Summary of Multivariate Gaussian Processes (GP) theories and packages

Posts

【答疑解惑III】说说高斯过程中的多维输入和多维输出

经典的高斯过程模型的输出必然只能是单输出的
ARD的kernel的引入使得高斯过程模型自然自带feature selection的能力,这就是GP相对于其他机器学习模型的有优势之一\

比如基于Matlab的SheffieldML/multigp,
基于Python的GPy(以前记得没有的哈,不过最近在其中发现了gp_multiout_regression.py, 因而想必也是可以多维输出的哦!由于写着是回归,想必应该也是只能做多维输出的回归吧!),
另外理论上基于GPy的GPflow应该也是可以的哈!不过没有亲测哦!

第一步:所有training output构成矩阵后(因为每一个点是一个向量,所以堆叠后所有training可以构成矩阵)向量化,当然也可以说直接就把每个点直接堆叠构成一个更长的向量。只不过这个一个更长的向量的可以分为d段,每一段对应这一个output。
第二部:核函数重构,即采取kronecker product的方式将核函数与output相关性矩阵结合,构造一个新的大的covariance matrix。
第三部:首先回归或是分类

这里可以参考的文献有[2][3][4][5],都有比较详细的介绍。
[2] Bonilla, Edwin V., Kian M. Chai, and Christopher Williams. "Multi-task Gaussian process prediction."Advances in neural information processing systems. 2008.
[3] Boyle, Phillip, and Marcus Frean. "Dependent gaussian processes."Advances in neural information processing systems. 2005.
[4] Alvarez, Mauricio A., Lorenzo Rosasco, and Neil D. Lawrence. "Kernels for vector-valued functions: A review."Foundations and Trends® in Machine Learning4.3 (2012): 195-266.
========
- [任务要求]:
**a.** 请把高斯过程多维输出一文中以“[2] Bonilla, Edwin”开头、以“processing systems. 2005.”结尾的部分一字不差地重新打出来。
**b.** 在高斯过程多维输出一文中,核函数重构这一步用什么方式把核函数与output相关性矩阵结合起来?
**c.** 根据高斯过程多维输出一文,判断下列说法是否符合原文,每条回答“是”或“否”,并引用起决定作用的原文:
(i) 经典的高斯过程模型只能是单输出的。
(ii) 作者已经亲自测试过GPflow能做多维输出。
(iii) SheffieldML/multigp是基于Python的。

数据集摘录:
========
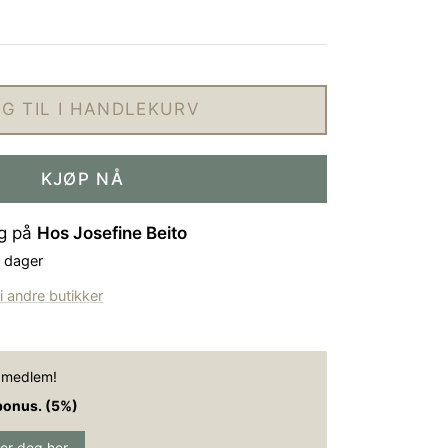
G TIL I HANDLEKURV
KJØP NÅ
ig på
Hos Josefine Beito
4 dager
 i andre butikker
e medlem!
bonus. (5%)
rer deg her.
========
- [各题答案]:
**a.**
[2] Bonilla, Edwin V., Kian M. Chai, and Christopher Williams. "Multi-task Gaussian process prediction."Advances in neural information processing systems. 2008.
[3] Boyle, Phillip, and Marcus Frean. "Dependent gaussian processes."Advances in neural information processing systems. 2005.

**b.** 采取kronecker product的方式。

**c.**
(i) 是。“经典的高斯过程模型的输出必然只能是单输出的”
(ii) 否。“不过没有亲测哦!”
(iii) 否。“比如基于Matlab的SheffieldML/multigp”